In Nicaragua, Texas, and Israel, several local Yeshiva University undergrads used their winter intersession to discover new things about the world and about themselves.

The university’s Center for the Jewish Future offered four 10-day service learning trips to YU and Stern College undergraduates over the January semester break: Teaching English and self-exploration through art to Israeli teens in Kiryat Malachi, Dimona, and Jerusalem; meeting Jewish communal leaders in Dallas, San Antonio, and Houston; and two humanitarian missions in one Mexican Mayan community and the other in Nicaragua.

Sam Weinstein of Teaneck, a sophomore who is majoring in accounting, was one of 39 YU students running programs for about 450 Israeli teenagers from underprivileged Israeli neighborhoods. In Kiryat Malachi, he learned about some of the issues facing Ethiopian immigrants.

“The principals and therapists we spoke to explained that these are all great kids, but they don’t see so many people who go to college and come from stable families,” Weinstein said. Teaching English and doing projects with seventh-, ninth-, and 10th-graders was a way to act as role models while interacting with the students.

One discussion-prompting activity with ninth-grade girls involved gluing a mirror to a sheet of construction paper and adding pictures to the page symbolizing their dreams for the future. Weinstein noticed that one girl wasn’t even looking through the packet of pictures he provided, so he asked her if she had any ideas about life after high school.

“She said ‘No.’ I said, ‘Have you thought about it at all?’ and she said, ‘No, I don’t care.’ So I went through the pictures with her and she said, ‘Oh, I’m kind of interested in going to the army,’ and ‘I am kind of interested in cosmetics,’ and slowly we added pictures to her page. She’s not necessarily going to do those things when she grows up, but now she has a general direction.”

Jeffrey Berger, also a sophomore from Teaneck, opted for the Nicaragua trip.

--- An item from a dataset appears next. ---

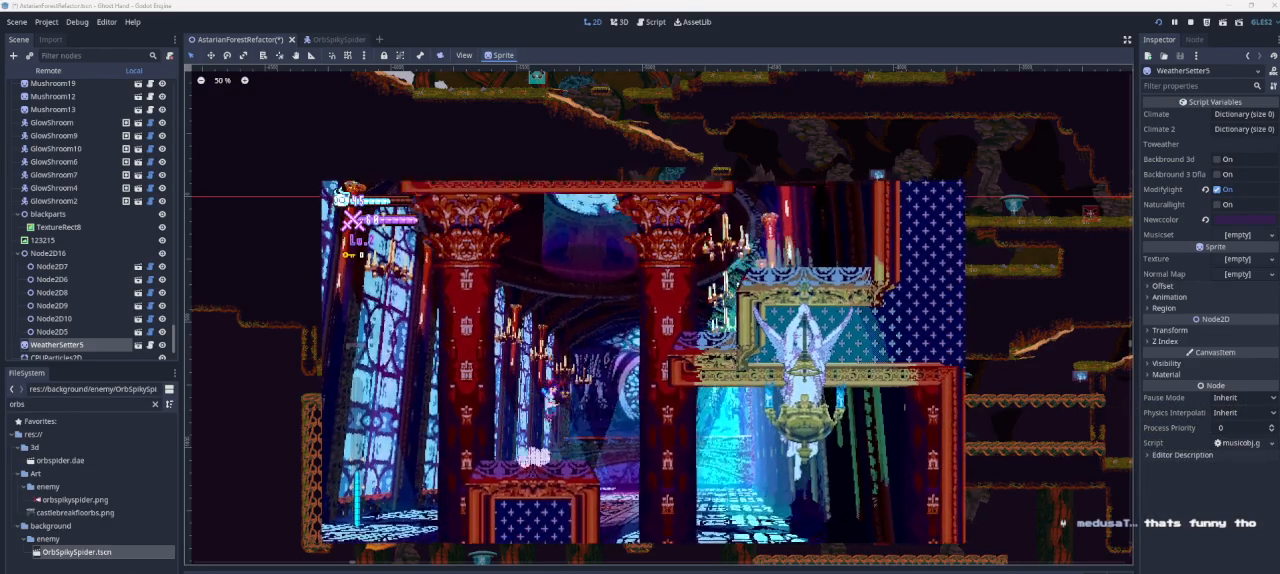
{"buttons": ["CROSS"], "left_stick": "right", "right_stick": "center", "events": [[167, "CROSS", "up"], [300, "CROSS", "down"]]}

He and 17 other YU students stayed in the impoverished city of San Juan del Sur and spent their mornings moving wood, sawing pipes, and hammering nails with a crew of Nicaraguan builders, working in collaboration with American Jewish World Service and Servicios Médicos Comunales. They were constructing a technological school and public library.

“The goal was for us to benefit from learning about a new culture, and for them to benefit from our help building the school, but I think it was more a learning experience for us, as we lived and worked with them and contrasted their circumstances to our lives and our opportunities,” he said. “It was very different, very isolated.”

Assuming — correctly, as it turned out — that the local populace had little knowledge of Judaism or Israel, Berger made it a priority to provide an introduction. “I brought a box of matzah, and offered it to them as a way of offering my culture, through a translator, and though they didn’t like the taste so much, they appreciated it.”

When it came to Israel, Berger told the Nicaraguans: “Visiting Israel is similar to visiting Nicaragua in that people have a perception that it’s a war-torn, third-world country with nothing growing or prospering, but that’s not really what it’s like at all.”

He confided that the prospect of leaving brought him to tears, despite his inability to converse in Spanish. “Somehow through hand motions and a few basic words we were able to communicate, laugh, and have a great time. The biggest lesson I learned was how to look beyond differences and see that the similarities shine brighter than the differences,” he said.

Shai Berman and Chaim Metzger of Teaneck and Uri Schneider of Bergenfield joined 20 other future communal leaders in meeting Texas Jewish lay leaders, educators, and rabbis from all streams of Jewish life to understand the dynamics and challenges of “out of town” Jewish life.

All three were especially impressed by a 27-year-old Texan who is founding a new Jewish day school in San Antonio, a city with only about a dozen Sabbath-observant families. “In the New York area there are many such schools and lots of kids, but in Texas they need to make the [Jewish] school available to all segments of the Jewish community,” said Berman, noting the friendship among rabbis of different streams in Houston. “They work together on their commonalities,” he said.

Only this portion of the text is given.